The Government fired their first shot on 15th February by serving notices on 50 Banias to pay the revised land revenue within 10 days. Banias were considered to be weak and mild people and the Government were hopeful that they would yield. But out of the fifty only two paid. When the people learnt of it they were annoyed with the two "black sheep" and wanted to boycott them. But Vallabhbhai told them to remain calm.

Patel moved from village to village and thousands listened to his speeches with devotion. He invited the women of Bardoli also to join the struggle, "for the burnt will have to be borne by them".

When the Government realized that the imposition of fines had no effect on the people it started confiscation of land. Here are some examples; land worth Rs. 40,000 was attached to recover a tax of Rs. 700. In another instance, 33 acres of land worth Rs. 15,000 was confiscated and sold to another buyer for Rs. 161. Again, land worth Rs. 30, 000 was sold for Rs. 115. But still the people remained unperturbed. To crush them the Government resorted to a new expedient of attaching the cattle of the peasantry.
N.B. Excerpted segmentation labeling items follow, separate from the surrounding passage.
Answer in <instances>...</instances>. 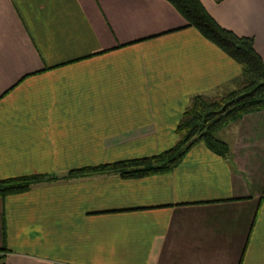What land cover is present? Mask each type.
<instances>
[{"label": "crops", "instance_id": "1", "mask_svg": "<svg viewBox=\"0 0 264 264\" xmlns=\"http://www.w3.org/2000/svg\"><path fill=\"white\" fill-rule=\"evenodd\" d=\"M200 1L264 62V0ZM240 74L169 0H0V179L157 154ZM218 136L228 158L0 198V264H264V110Z\"/></svg>", "mask_w": 264, "mask_h": 264}, {"label": "trees", "instance_id": "2", "mask_svg": "<svg viewBox=\"0 0 264 264\" xmlns=\"http://www.w3.org/2000/svg\"><path fill=\"white\" fill-rule=\"evenodd\" d=\"M204 38L216 45L241 68L234 87L214 95H193L176 126L173 146L157 154L83 166L63 176L33 173L0 179V198L28 191L40 183L81 178L90 175H118L138 178L171 171L196 143L211 152L230 156L228 144L218 132L246 113L264 110V62L254 48L252 36H239L219 25L200 0H169ZM221 2L222 0H215Z\"/></svg>", "mask_w": 264, "mask_h": 264}, {"label": "rangeland", "instance_id": "3", "mask_svg": "<svg viewBox=\"0 0 264 264\" xmlns=\"http://www.w3.org/2000/svg\"><path fill=\"white\" fill-rule=\"evenodd\" d=\"M225 91H227V90H225ZM225 91H224V92H225ZM217 94H218V93H217Z\"/></svg>", "mask_w": 264, "mask_h": 264}]
</instances>
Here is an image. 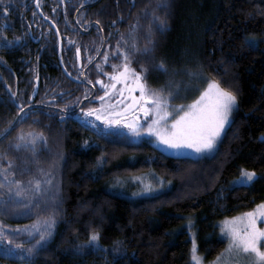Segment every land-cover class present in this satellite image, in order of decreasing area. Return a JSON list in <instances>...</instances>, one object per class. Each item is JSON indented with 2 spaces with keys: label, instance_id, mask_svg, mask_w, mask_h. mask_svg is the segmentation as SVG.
I'll return each instance as SVG.
<instances>
[{
  "label": "trees",
  "instance_id": "1",
  "mask_svg": "<svg viewBox=\"0 0 264 264\" xmlns=\"http://www.w3.org/2000/svg\"><path fill=\"white\" fill-rule=\"evenodd\" d=\"M85 1L89 0H0V37H8L4 31L14 34L3 26L5 22L14 21L19 33L28 25H42L43 13L60 31L66 29L67 38L77 40L85 54L81 44L86 37L79 35L73 21L75 10ZM158 2L134 0L131 6L127 0H100L76 14L83 27L90 13L98 15L106 34L89 81L114 73L112 66H122L124 52L129 53L130 68L141 72L144 80L162 79L164 70L157 67L161 61L172 70L196 60L209 79H220L238 95V106L215 151L200 158L173 156L146 141L131 143L118 131L101 132L74 117L60 118L52 108L26 110L0 139V227L26 248L34 240L27 232L16 231L17 226L35 225L33 236L39 239L38 230L47 218H54L55 225L51 237L31 256L17 250L18 255L5 257L4 240L0 264H190L192 229L197 250L207 261L224 248V241L215 235L216 222L264 200V139L260 137L264 134V43L246 42L249 35L264 36V0H167V8H157ZM153 12L167 20L166 30H157ZM99 37L90 36L87 59L97 53ZM145 46L150 48L147 53ZM15 56L0 51L3 63ZM26 59L33 64L35 55ZM56 60L53 38L46 61ZM2 67L0 63V73ZM10 87L14 91L6 94L0 87V135L16 117V102L29 104L32 84ZM90 92L81 82L44 80L43 99L38 98L45 104L75 107ZM21 130L42 133L44 139L34 149L23 144L17 148ZM132 152L139 156L137 161L124 163ZM241 169L255 170L258 176L250 185L231 186L230 180ZM147 170L168 179L170 187L134 201L104 186L114 174ZM37 180L39 191H35ZM93 231L99 233V240L88 246Z\"/></svg>",
  "mask_w": 264,
  "mask_h": 264
},
{
  "label": "snow or ice",
  "instance_id": "2",
  "mask_svg": "<svg viewBox=\"0 0 264 264\" xmlns=\"http://www.w3.org/2000/svg\"><path fill=\"white\" fill-rule=\"evenodd\" d=\"M156 7L167 8V0H159ZM53 10L55 11V9ZM3 11L7 13L8 7H5ZM152 21L159 31H164L168 27L167 20L157 16L155 12H153ZM96 23L99 24V21L97 20ZM151 29L152 25L150 24L149 35L151 34ZM20 39V37H14L12 40H8L7 38L0 37V46L7 47L15 45ZM121 39H123V37H121ZM253 41L254 38L252 37L246 38V42L250 46ZM69 42L74 43L75 41L70 40ZM151 43L152 41L149 39L148 44ZM117 49L119 50V41L117 42ZM79 51L80 49L77 48L78 54ZM143 51L147 53L150 51V48L145 46ZM123 55L124 63L122 66L113 65L112 67L116 71L114 73H106V75L113 81L127 82L131 74V77L135 80V84L129 91H135V89L138 88L140 95L139 97H132L133 104L128 105L124 112L126 113L134 107L137 112L142 111L146 117L151 114L147 122V127L145 128L140 124V118L135 114H133L129 120L128 116L124 113L111 111V108L117 107L118 104L123 101H118L117 104L114 105H105L104 101L109 96V92L107 91L104 96L97 97V99L101 101L99 108H81L82 119L85 123H94V121L89 118L95 116L97 120H102L106 126L123 124L134 135H139L141 131L155 135L158 141L170 148H189L197 153L213 151L222 134L230 125L232 113L238 106L237 91L231 87L223 86L220 79L210 78L207 81V86L201 91L198 99L194 101L192 105L188 106L187 111L183 110V105L174 106L176 110L181 111V115L171 120L169 125L168 122L171 119V113H169L168 108L173 107L169 104V99L174 93H165L163 86L159 89L149 87L142 73L130 68L129 53L124 52ZM97 67H99V65H97ZM157 67L167 71V67L163 61H161ZM68 74L71 75V73ZM89 83L92 82L89 81ZM108 87V85H105V88ZM111 87L115 88L116 84L113 83ZM85 91L87 92L88 90L85 89ZM12 95L15 96L16 94L13 93ZM121 96H123V90H121ZM53 99H55V97H53ZM29 100H31V97H29ZM72 103H76V101ZM27 107L28 105L26 104L19 105L16 117L8 121V127L2 130L3 135H7L8 131L15 126L16 120L23 116ZM63 107L67 110L69 105L65 104ZM43 139L42 133L32 131L25 133L21 130L17 134L16 140L18 142L15 146L19 148L23 144L24 146L34 149L36 143ZM85 143L87 144L88 142L85 141ZM257 176L258 174L255 170L241 169L237 182L247 185L253 182ZM35 183V191H39L40 181L37 180ZM16 184L21 185V181H16ZM9 191H11V189ZM17 195H19V193H17ZM134 195L136 194L134 193ZM262 218H264V202L257 205L255 210L243 213L240 218H232L231 221L227 222L225 227L221 228V232L228 237L229 243L211 264H242L241 258H243V264H264V228L257 226V220ZM238 223H242L243 227H238ZM54 225L55 219L47 218L44 221L43 228L38 230L37 234L39 235V239H35V236H33V232L37 231L35 225L31 227L25 226L24 228L17 226L16 231L27 232L29 236L32 237V240H34V243H29L26 248L22 243H16L12 236L7 235L4 227H0V243L7 240V244L3 245L4 256L9 257L18 255L19 252L17 250H23V253L28 256L33 255L38 251L39 247L51 237ZM98 240L99 233L93 231L86 243L88 246H91L96 244ZM81 247L84 246L82 245ZM193 252V261L195 264H200L201 258L195 255V241Z\"/></svg>",
  "mask_w": 264,
  "mask_h": 264
},
{
  "label": "flooded vegetation",
  "instance_id": "3",
  "mask_svg": "<svg viewBox=\"0 0 264 264\" xmlns=\"http://www.w3.org/2000/svg\"><path fill=\"white\" fill-rule=\"evenodd\" d=\"M99 1L100 0H89L88 2L85 1L79 8L75 10L73 14V21L76 25L75 27L77 28V31L80 33L79 35H84L86 37L84 44H81L85 48V54H82V52L80 51L78 54L77 48L79 45L77 40L67 38L66 29H62L60 31L57 24L53 20H51L50 17L45 16L43 13L40 14L41 19L43 20L42 25L38 23H35L32 26L28 25L26 28H22L19 33H15L14 21L5 22L3 26H9L14 34H8L4 31V35L6 37L8 36L7 38H11V36L14 35V37H20L21 39L15 45H10L7 47L0 46V51L4 53L12 52L16 54L15 60L14 58H11L12 60H6L5 63L0 60V63H2L3 65L2 73H0V87H3V93L6 94L8 91H14L10 87L11 84L15 88H18L19 85L32 84L31 93L29 95V97H31V100L28 99L29 104H26L28 105V107L25 109V111L28 109L35 110L52 108V110L58 112L60 114V118L63 119L66 117H74L78 119L77 117H75V114L81 112V108H87L96 105L99 101L97 97L102 96L104 85L108 80H112L108 75L105 74L103 78L97 77L94 79V83H89L90 76L92 75V66L101 56L102 51L105 47L106 34L100 24V17L98 15H93L92 13H90L88 15L89 21L87 22L86 27L81 26L77 22L75 17L81 9H85L88 6H94ZM127 1L131 4V6L134 5V0ZM1 19L2 18H0V20ZM97 20L99 21V24L96 23ZM0 23L2 25V21H0ZM111 25L114 26L115 23L113 22ZM97 33L100 36V47L95 56H93L91 59H87V48L90 44H92V39H94L95 37L97 38ZM90 36L92 39H90ZM14 37H12L10 40H12ZM53 38L56 43L57 60L53 62H47L46 51L48 50L49 44L52 42ZM65 38L67 39V41L64 40ZM70 40L75 42L70 43ZM32 55H35L33 64L28 59H26L27 56ZM81 55L83 57V60ZM9 61H13V65L9 64ZM52 64L55 66L54 69H56V72H53L51 66ZM44 68L47 69V72L42 73V69ZM68 73H71V75H69ZM44 80H71L76 83L81 82L89 86L91 88V92L83 97L81 99V102L78 103L75 107H68V109L65 110L62 106L45 104V102L39 99H43V96L40 95V89L42 87V84H44ZM61 92L62 91L59 88L58 94H61ZM38 96L40 97L38 98ZM52 100L55 99L52 98ZM85 102L89 103H87L86 106H83ZM16 104L18 107L19 105H21V103L18 102H16Z\"/></svg>",
  "mask_w": 264,
  "mask_h": 264
},
{
  "label": "rangeland",
  "instance_id": "4",
  "mask_svg": "<svg viewBox=\"0 0 264 264\" xmlns=\"http://www.w3.org/2000/svg\"><path fill=\"white\" fill-rule=\"evenodd\" d=\"M247 37L254 38L252 45H258L260 43H264V36L258 37L255 35H249ZM160 74L162 77V79L160 80H145V81L148 84V86L151 88L159 89L161 88V86H163L165 93H168V92L174 93V95L169 99V104L173 106V107L168 108L169 113H171V119L168 122L170 125L171 120H174L176 119L177 116L181 115V111L176 110L174 106L183 105L184 106L183 110L187 111L188 106L192 105L193 102L198 99L201 91L207 86V81L209 78L205 75V73L199 67L196 60L192 62V64L186 68L172 69V70L167 69V71H163ZM113 83L116 84L115 88L111 87ZM134 84H135V80L134 78L131 77V74L129 75V79L127 80V82H118V81L108 80L105 85H108L109 87L105 88V85H104V91L102 93V96H104L106 91L109 92V96L105 99L104 104L114 105V104H117L118 101H123L122 103L118 104L117 107L111 108V111L124 113L126 116H128L129 120L131 119V116L135 114L136 116L140 118V124L146 128L147 122L150 119L151 114H149V116L146 117L144 116V113L142 111L137 112L134 107L130 109L128 112L126 113L124 112V110L128 107V105L133 104L132 97L133 96L139 97L140 95L138 88L135 89V91H131V92L129 91V89L132 88ZM121 90H123V96H121ZM100 105H101V101L99 100L96 105L90 106V107L99 108ZM232 116H233V113H232ZM75 117H77L84 124L96 129L97 131H101V132L118 131L124 134L127 140L131 143H139L142 141H146L148 143H151L153 146L157 147L161 151L165 152L166 154L173 155V156H189L193 158H200V157H208L212 155V153L215 151L214 149L211 152L197 153L194 150L189 149V148L174 149L158 141L155 135H152V134H149L143 131H141L139 135H134L123 124L106 126L102 120H97L95 116H92L89 118L90 120L94 121V123H85V121L82 119L81 112L76 113ZM260 137L264 139V134H262ZM138 157L139 156L135 152H132L125 157L124 163L134 164L137 161ZM240 172L230 180L229 184L231 186L243 185L237 182V178L240 176ZM250 184H247V185H250ZM170 185H171V182L168 179H165L159 176L153 170H147V171L140 172L137 174H132V175L114 174L110 176L108 179H106L104 183V186L108 191L114 192L119 195L126 196L129 199L134 200V201L142 199V198H146V197H151L155 194L164 192L170 187ZM134 193L136 195H134ZM262 202H264V200L259 202L257 205H260ZM257 205L253 207L252 209L237 212L232 216L224 217L216 222L215 224L216 234L215 235L224 241V248L220 251V253L227 247L229 243L228 237L224 233L221 232V228L225 227L226 223L231 221L232 218H240L243 213L255 210L257 208ZM189 225H191V223H188V227L190 228L191 226ZM237 226L243 227V224L238 223ZM257 226L260 228H264V218L257 220ZM189 234H190L189 238L191 240L189 263L195 264V262L192 259L194 255L193 248H194V241H195L194 230L192 229V231H190ZM195 248H196L195 255L201 258L200 264H211V262H214L218 256L217 255L215 258L206 261L203 258L202 254L198 252L196 241H195ZM241 259H242V264H243V258Z\"/></svg>",
  "mask_w": 264,
  "mask_h": 264
},
{
  "label": "water",
  "instance_id": "5",
  "mask_svg": "<svg viewBox=\"0 0 264 264\" xmlns=\"http://www.w3.org/2000/svg\"><path fill=\"white\" fill-rule=\"evenodd\" d=\"M12 128H13V127H12ZM12 128H11V129H12ZM8 132H9V131H8ZM3 136H5V135L2 134V135L0 136V139H1Z\"/></svg>",
  "mask_w": 264,
  "mask_h": 264
}]
</instances>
Patel than appealed to Patels and Talatis to resign. At his call 69 out of the 90 Patels and 11 out of 35 Talatis resigned. It was at this time that Vallabhbhai came to be known as the "SARDAR" of the peasants. The appellation stuck to his name for all his life.

When the Government's repressive measures proved to be ineffective then sanity dawned on them. They were frightened that if the Bardoli Satyagraha spread to other parts of India that would be the end of British rule. So they decided to compromise. The government acceded to all the demands of Sardar Patel. The independent inquiry after a thorough investigation recommended an increase of 5.7% as against 22% originally fixed. Thus ended this glorious struggle. The Bardoli struggle was significant from many points of view. It demonstrated to all the world that truth and non-violence cannot be crushed. It compelled the mighty Government, pledged to crush, to yield within a fortnight of the pledge. It was a viceroy for both the Satyagrahis and the Government and that is why both Gandhi and Vallabhbhai congratulated the people as well as the Governor.

Secondly, the Bardoli Satyagraha was a landmark in the history of our freedom movement. It gave a new meaning and significance to the history of Satyagraha in India and paved the way for the future bigger struggle. Thirdly, it projected the personality of Sardar Patel and proved his organizing capacity and ability to lead people.

In March, 1929 Sardar was invited to preside over the fifth Kathiawad Political Conference. He did some plain-speaking by telling the people to speak less and work more.

A couple of months later he was invited to preside at the Maharashtra Political Conference.